While not all stories are required to be exceptional, most of the profiles in the WAP certainly may be perceived as such. There is Ruth Diamond, who brought modern dance to all genders at UNO; Maggie May, an anonymous columnist who wrote the ‘Womankind’ section in the Gateway Newspaper during the second wave feminist movement; Claudia Gallaway, UNO’s very first and sole graduate in June of 1911; W. Meredith Bacon, the first openly transgender professor at the university; and many more. 

These profiles are studied and written by students in the English department’s Writing Women’s Lives course, as well as individual web interns. The biggest limitation, Kennedy said, is funding.  

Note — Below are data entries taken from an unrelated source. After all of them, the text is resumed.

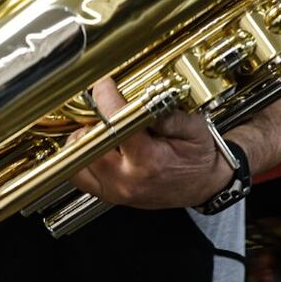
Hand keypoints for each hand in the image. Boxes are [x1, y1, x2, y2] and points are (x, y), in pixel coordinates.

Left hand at [70, 77, 230, 208]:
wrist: (203, 186)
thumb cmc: (199, 159)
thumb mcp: (194, 128)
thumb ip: (168, 114)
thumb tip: (143, 100)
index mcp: (148, 160)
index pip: (114, 125)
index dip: (105, 98)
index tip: (105, 85)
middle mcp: (126, 180)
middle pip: (87, 143)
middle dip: (94, 121)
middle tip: (107, 111)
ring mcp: (115, 191)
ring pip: (77, 161)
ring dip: (86, 140)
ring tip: (104, 131)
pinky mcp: (109, 196)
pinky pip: (80, 177)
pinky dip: (83, 159)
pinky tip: (98, 149)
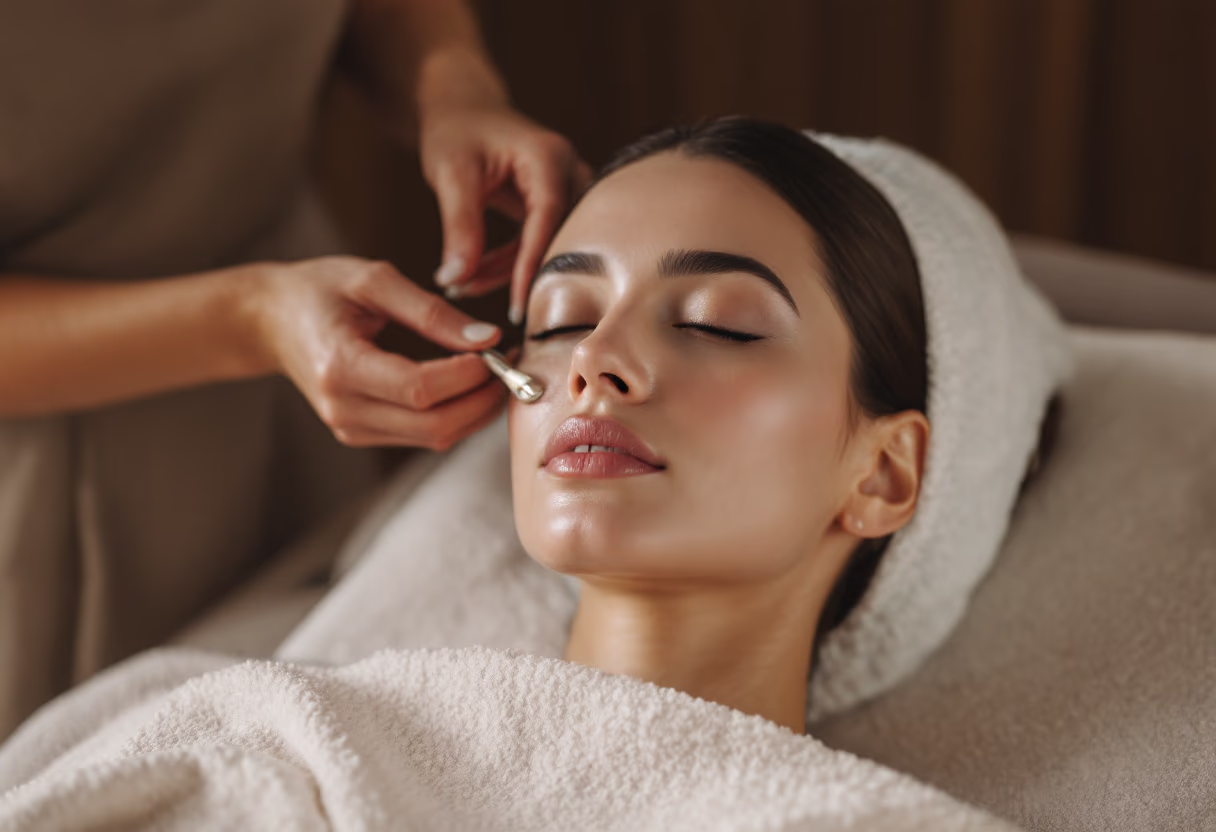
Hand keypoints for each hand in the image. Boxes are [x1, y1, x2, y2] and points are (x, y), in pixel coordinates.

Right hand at [249, 256, 507, 449]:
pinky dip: (456, 415)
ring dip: (476, 411)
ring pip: (434, 437)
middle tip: (511, 367)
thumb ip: (431, 310)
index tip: (498, 349)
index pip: (419, 389)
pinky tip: (470, 385)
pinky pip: (422, 435)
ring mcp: (350, 428)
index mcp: (339, 366)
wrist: (270, 319)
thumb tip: (487, 339)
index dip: (467, 375)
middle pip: (433, 425)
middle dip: (483, 400)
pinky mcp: (361, 434)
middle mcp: (343, 408)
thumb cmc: (319, 290)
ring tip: (497, 371)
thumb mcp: (374, 280)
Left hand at [419, 102, 592, 323]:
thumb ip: (459, 228)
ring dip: (507, 271)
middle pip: (557, 238)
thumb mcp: (451, 174)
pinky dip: (508, 262)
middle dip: (519, 275)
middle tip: (485, 307)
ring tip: (460, 285)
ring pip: (547, 246)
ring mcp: (566, 189)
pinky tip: (473, 274)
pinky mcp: (555, 205)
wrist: (463, 107)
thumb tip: (454, 280)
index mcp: (549, 157)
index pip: (550, 221)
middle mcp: (569, 172)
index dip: (532, 266)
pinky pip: (539, 243)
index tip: (518, 308)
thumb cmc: (457, 130)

This project seeks to recover the wide range of experiences of UNO-affiliated women throughout the decades,” Kennedy said. “That said, many times the recovery process is financial. The WAP has very little funding and when we do get donations, it’s temporary. We would be able to cover more stories if we had more funding and students who wanted to be involved.” 

There is an option on the WAP’s website for family and community members to sponsor a profile of a loved one who meets the requirements for the archival project, and aside from some presentations, the project dwells entirely online. Much of the information that leads to the final profiles can be found in Archives and Special Collections in the UNO Criss Library. 

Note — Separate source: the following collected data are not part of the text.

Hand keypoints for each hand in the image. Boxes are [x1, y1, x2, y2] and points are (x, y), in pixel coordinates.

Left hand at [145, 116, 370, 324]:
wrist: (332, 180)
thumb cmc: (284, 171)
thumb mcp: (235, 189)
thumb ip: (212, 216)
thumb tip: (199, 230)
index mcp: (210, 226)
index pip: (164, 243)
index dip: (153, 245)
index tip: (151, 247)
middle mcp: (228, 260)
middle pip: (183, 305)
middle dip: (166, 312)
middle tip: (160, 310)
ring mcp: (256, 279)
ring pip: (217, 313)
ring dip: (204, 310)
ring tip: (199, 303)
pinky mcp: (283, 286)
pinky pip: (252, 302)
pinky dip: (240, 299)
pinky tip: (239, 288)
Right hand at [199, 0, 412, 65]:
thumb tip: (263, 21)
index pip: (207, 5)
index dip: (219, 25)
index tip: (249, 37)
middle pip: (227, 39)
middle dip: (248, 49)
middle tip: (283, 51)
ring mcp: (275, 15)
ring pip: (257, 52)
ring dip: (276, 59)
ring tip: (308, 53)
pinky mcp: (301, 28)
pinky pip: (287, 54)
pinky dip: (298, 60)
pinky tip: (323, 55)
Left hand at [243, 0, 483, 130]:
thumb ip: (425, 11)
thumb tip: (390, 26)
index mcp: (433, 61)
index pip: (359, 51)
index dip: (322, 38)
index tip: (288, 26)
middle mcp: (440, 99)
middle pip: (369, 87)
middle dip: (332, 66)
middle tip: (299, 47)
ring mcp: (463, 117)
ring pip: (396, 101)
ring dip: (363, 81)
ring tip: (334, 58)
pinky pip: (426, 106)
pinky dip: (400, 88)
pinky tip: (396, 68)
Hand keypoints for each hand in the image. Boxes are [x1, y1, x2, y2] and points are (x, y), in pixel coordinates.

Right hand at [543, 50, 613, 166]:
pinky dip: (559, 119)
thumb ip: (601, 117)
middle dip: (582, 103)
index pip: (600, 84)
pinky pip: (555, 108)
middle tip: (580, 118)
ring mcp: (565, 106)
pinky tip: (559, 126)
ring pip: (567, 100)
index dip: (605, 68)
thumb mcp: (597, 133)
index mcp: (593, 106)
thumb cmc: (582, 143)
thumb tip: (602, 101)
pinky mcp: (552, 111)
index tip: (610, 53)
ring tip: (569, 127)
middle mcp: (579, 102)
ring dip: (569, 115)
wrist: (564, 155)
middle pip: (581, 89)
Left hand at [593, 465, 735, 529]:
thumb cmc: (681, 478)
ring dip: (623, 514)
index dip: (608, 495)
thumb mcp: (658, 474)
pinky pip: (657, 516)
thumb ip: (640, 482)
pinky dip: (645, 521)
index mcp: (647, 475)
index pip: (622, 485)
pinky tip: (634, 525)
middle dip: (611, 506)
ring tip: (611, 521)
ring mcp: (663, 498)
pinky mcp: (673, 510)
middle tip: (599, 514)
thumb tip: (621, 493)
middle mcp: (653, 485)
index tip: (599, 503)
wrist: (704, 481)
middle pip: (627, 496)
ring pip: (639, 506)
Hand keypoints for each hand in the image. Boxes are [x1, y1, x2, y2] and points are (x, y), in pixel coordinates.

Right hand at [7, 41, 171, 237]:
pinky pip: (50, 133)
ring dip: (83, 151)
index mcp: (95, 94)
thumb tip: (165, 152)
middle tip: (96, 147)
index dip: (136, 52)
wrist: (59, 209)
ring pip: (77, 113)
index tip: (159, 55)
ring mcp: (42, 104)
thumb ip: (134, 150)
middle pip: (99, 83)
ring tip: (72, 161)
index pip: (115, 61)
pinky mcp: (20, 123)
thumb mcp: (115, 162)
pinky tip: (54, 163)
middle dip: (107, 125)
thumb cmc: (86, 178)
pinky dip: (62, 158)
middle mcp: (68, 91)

Amy Schindler is the director of Archives and Special Collections, and the WAP was one of the first projects she was introduced to during her interview process at UNO.  

“I remember being impressed by Dr. Kennedy’s vision and passion for the project,” Schindler said.  

Schindler has collaborated with the contributors to the project in many capacities, including a Wikipedia Edit-A-Thon that focused on “improving the Wikipedia pages of women associated with UNO,” she said. 

“It is critically important that this exclusion [of marginalized communities] be acknowledged and understood by repositories, so that they can move forward with building archives and other cultural heritage collections that truly represent and document communities in all of their diversity and with as much nuance as possible,” Schindler said. “If we do not understand the past in all of its complexities, then we will struggle to make sense of our present and the future.” 

The most practical option for researching these women who are affiliated with UNO and its history is to turn to the pages that document history as it happens. Many researchers and writers who work for the WAP conduct interviews to develop a rich background in their profiles but find their starting points in the Gateway Newspaper and Tomahawk yearbooks.  

These small, UNO-centric publications are perhaps the best metaphor for the project: these stories are worth telling, as they unfold, as they conclude—and as they remain in the past. 

Kennedy explores the worthiness behind the stories of women in her journal article, “Pedagogy for Ethics of Remembering: Producing Public Memory for the Women’s Archive Project,” which was co-written with Angelika Walker of the College of Business Administration.  

She wrote: “Being conditioned with indirect lessons of female inferiority had been a regular part of my education. Men had been the history keepers, the storytellers, and the gatekeepers of public memory for centuries, Suddenly, I recognized that histories could not be taken for granted any longer; things I already ‘knew’ must be reconsidered from marginalized perspectives.”  

But what is the affect of reconsidering those histories? How does the community benefit from the work of the WAP? 

“This is a very big question,” Kennedy says. “I will quote Muriel Rukseyer: ‘What would happen if one woman told the truth about her life? The world would split open.’” 

The women documented in the WAP are quite literally our neighbors, friends and teachers. Scrolling through their stories, it leaves one with a single lingering question: what will the current class of women affiliated with UNO do to open the world?